Energy, cement firms eye total of HK$2b in IPOs
Eric Ng and Paggie Leung
Two mainland companies unveiled plans to go public in Hong Kong, targeting a total of HK$2 billion after earlier delaying their announcements due to poor market conditions.
SPT Energy, a Beijing-based drilling and well-services provider, aims to raise up to HK$546 million by selling 335 million shares at HK$1.23 to HK$1.63 each. It is pitching its shares at 7.6 to 10 times this year's forecast earnings. Rival Anton Oilfield Services last traded at 10.2 times this year's estimated earnings.
Meanwhile, China Tianrui Group Cement aims to raise up to HK$1.45 billion by selling 400.9 million shares at HK$2.41 to HK$3.61 each. It is pitching its shares at 3.8 to 5.6 times this year's projected profit. In this year's first-half, SPT sourced 31.5 per cent of its sales from drilling services, 18.3 per cent from well preparation and 50.2 per cent from output-enhancement services.
Kazakhstan contributed 53.4 per cent of the firm's sales in the six-month period, with 30 per cent from the mainland. China National Petroleum Corp (CNPC), parent of listed PetroChina - the nation's largest oil and gas producer - accounted for 65 per cent to 72 per cent of its sales in the past three years.
While having a state-backed giant such as CNPC as its mainstay customer has helped business growth in the past few years, it also brought operating risks, partly due to SPT's weak bargaining power against CNPC.
After PetroChina disclosed that it found huge new reserves in its Jidong oilfield in 2007 - billed by the oil giant as one of the largest domestic oil discoveries in decades - it planned a huge investment budget and urged SPT to prepare for the project. SPT took the risk of buying 69.4 million yuan (HK$84.8 million) of inventory without having a binding order from PetroChina.
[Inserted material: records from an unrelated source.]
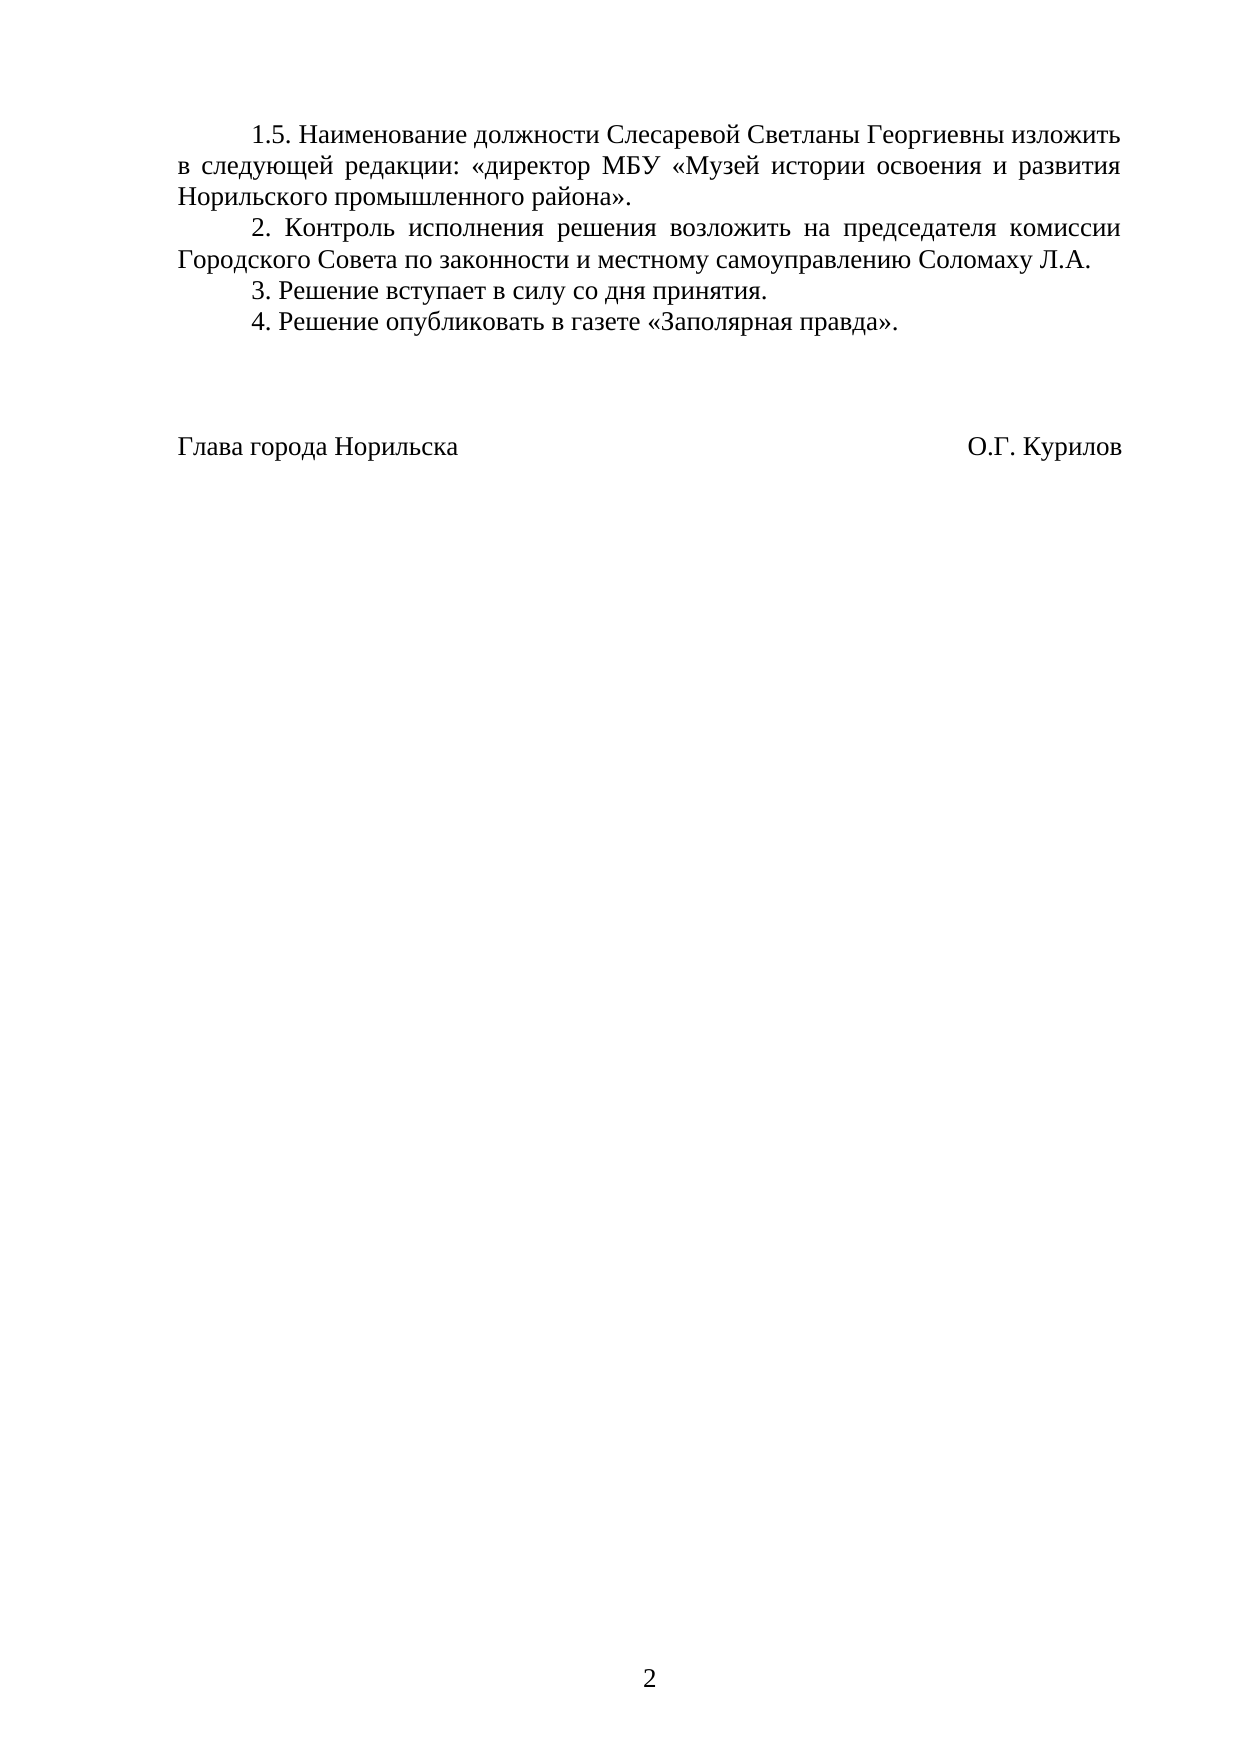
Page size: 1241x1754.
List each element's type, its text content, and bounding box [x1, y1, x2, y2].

table_header О.Г. Курилов [650, 430, 1133, 461]
table_header Глава города Норильска [166, 430, 649, 461]
text 4. Решение опубликовать в газете «Заполярная правда». [177, 305, 1122, 336]
text 1.5. Наименование должности Слесаревой Светланы Георгиевны изложить в следующей редакции: «директор МБУ «Музей истории освоения и развития Норильского промышленного района». [177, 118, 1122, 212]
text 2. Контроль исполнения решения возложить на председателя комиссии Городского Совета по законности и местному самоуправлению Соломаху Л.А. [177, 212, 1122, 274]
text 3. Решение вступает в силу со дня принятия. [177, 274, 1122, 305]
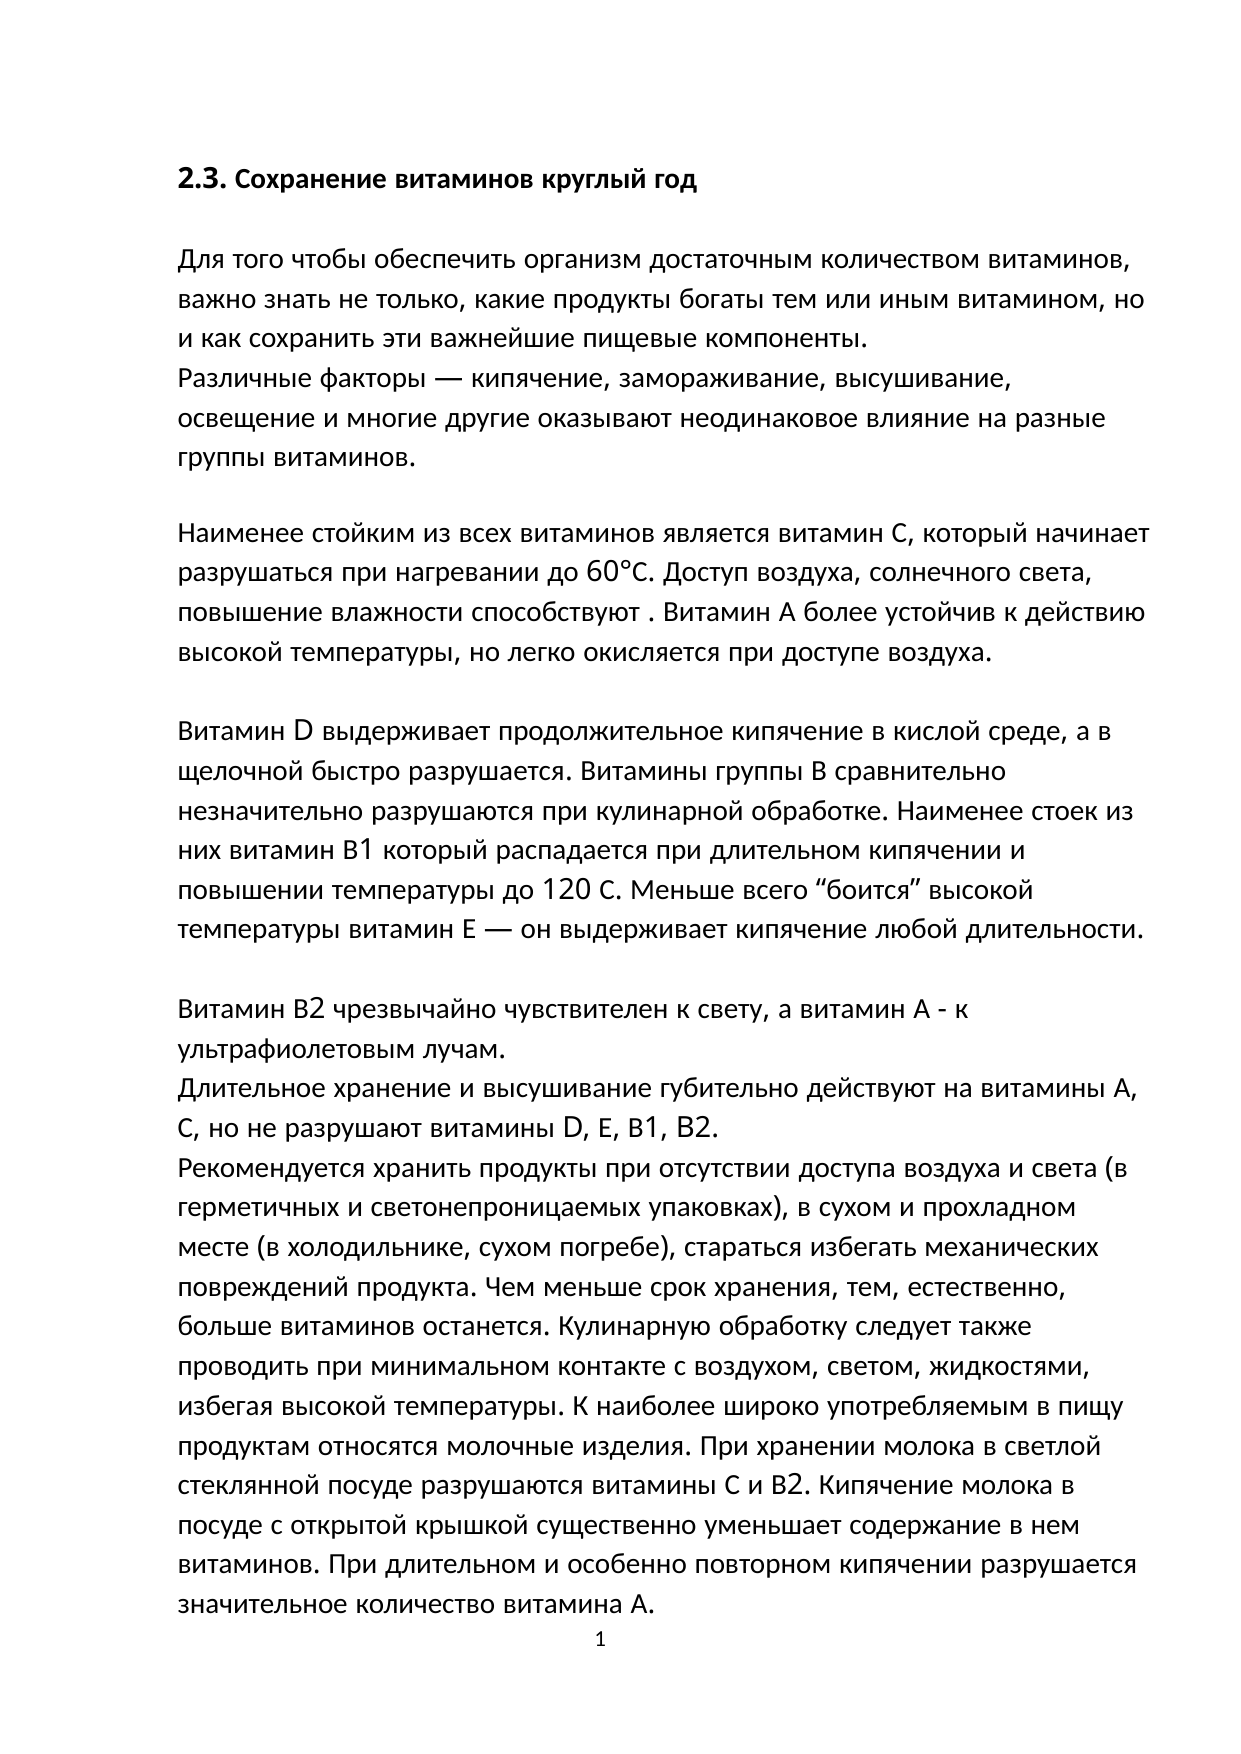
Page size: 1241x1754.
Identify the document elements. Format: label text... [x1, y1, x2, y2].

The field's reserves turned out to be much less than expected, resulting in far fewer services required. SPT was forced to make a 58.5 million yuan write-down of the stock that could not be used elsewhere.
Li Qiang, strategy-planning director, said SPT was cutting its reliance on CNPC and had won orders in Indonesia, Kazakhstan and North America from other clients.
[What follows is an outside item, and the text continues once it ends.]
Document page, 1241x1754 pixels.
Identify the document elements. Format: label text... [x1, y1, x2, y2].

SPT has forecast a net profit of at least 177 million yuan for this year, up from 119 million yuan last year and 85 million yuan in 2009.
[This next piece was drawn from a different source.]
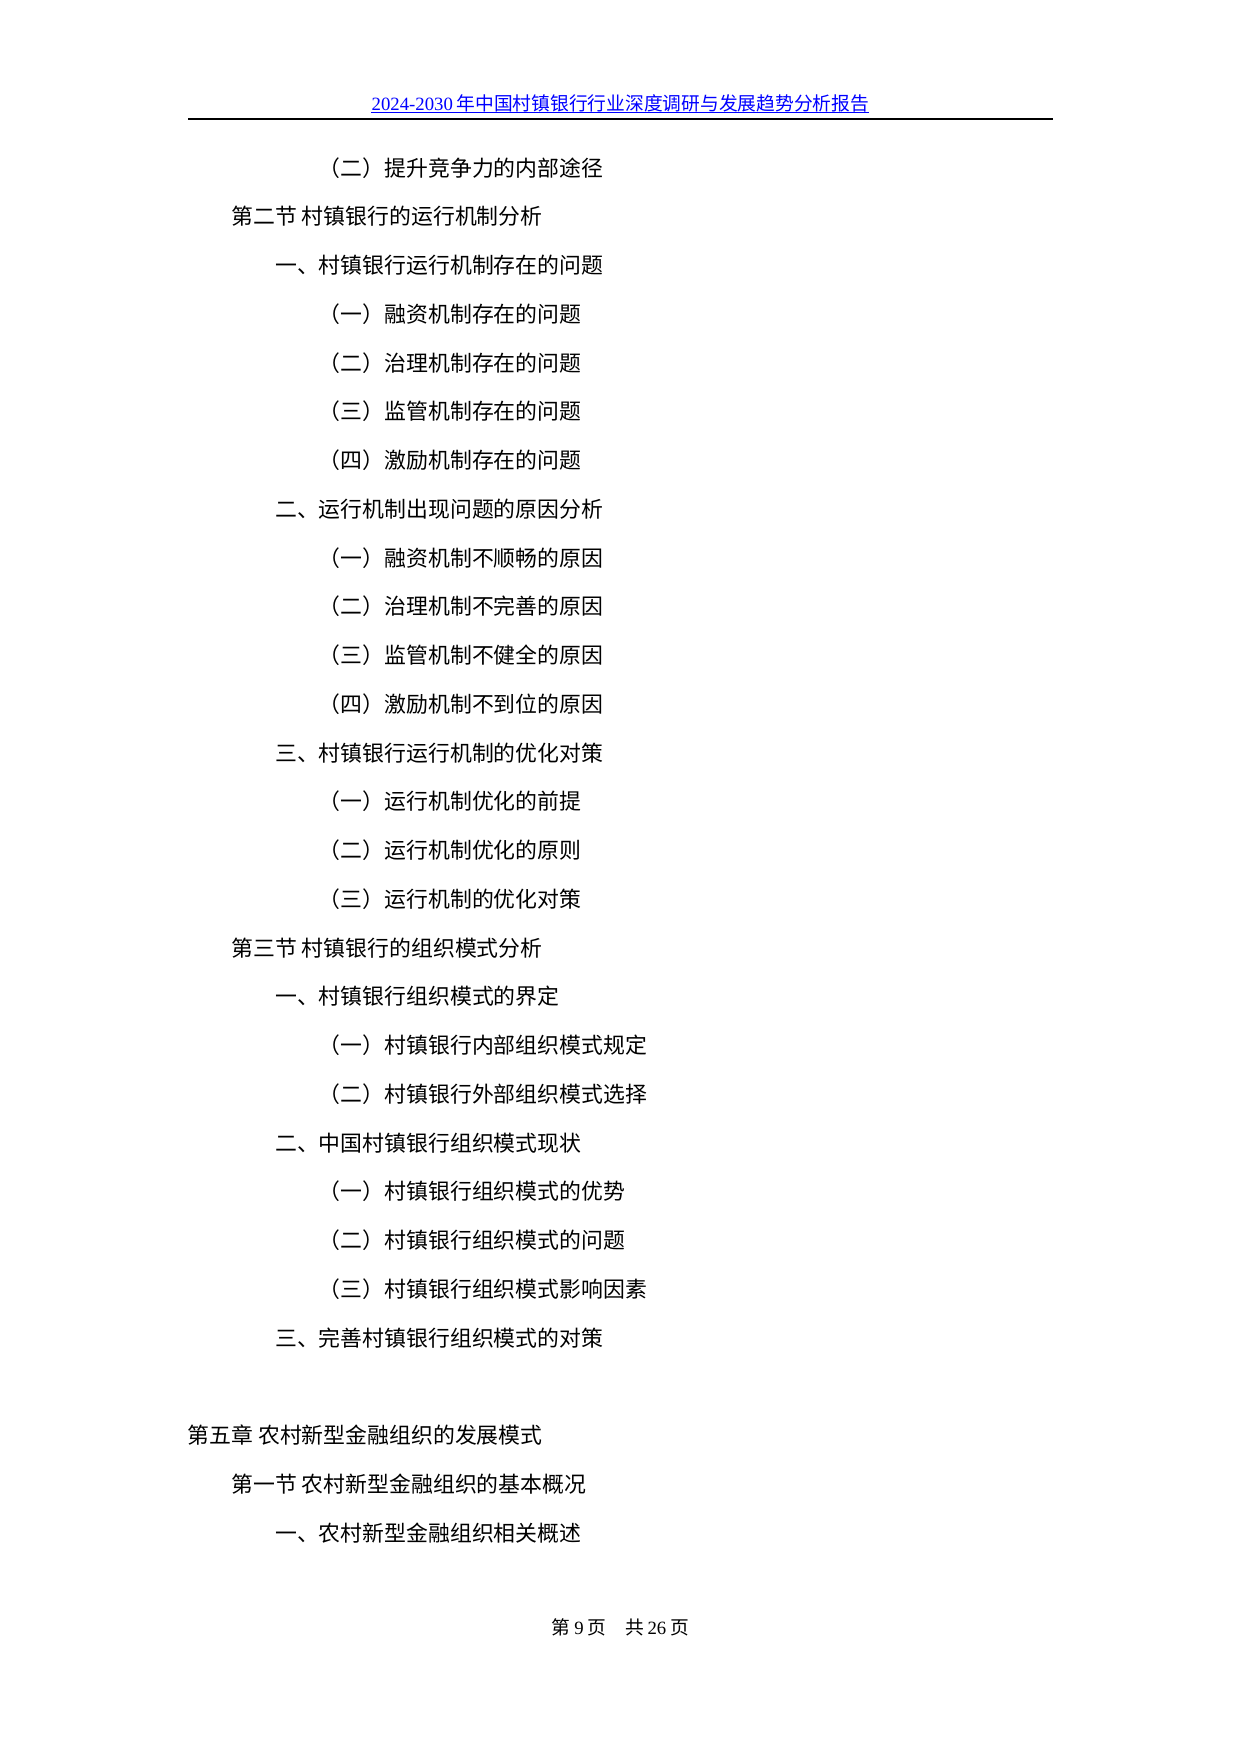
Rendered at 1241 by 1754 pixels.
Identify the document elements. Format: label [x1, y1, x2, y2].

text [187, 150, 1053, 1548]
It plans to use HK$145 million of the listing proceeds to buy manufacturing equipment, some of which are to execute orders for drilling gas trapped between shale rocks and coal seams. Some HK$83 million is earmarked for acquisitions to broaden its product line, another HK$83 million to pay back bank loans and HK$62 million to carry out research and build manufacturing facilities.
China Tianrui Group Cement has forecast its net profit to be at least 1.25 billion yuan this year, up from 398 million yuan last year and 163 million yuan in 2009. It plans to use 95 per cent of net proceeds to repay loans.
Chief executive Li Heping said he was upbeat about cement prices next year, citing Beijing's policy to phase out obsolete capacity and strictly control new plant construction.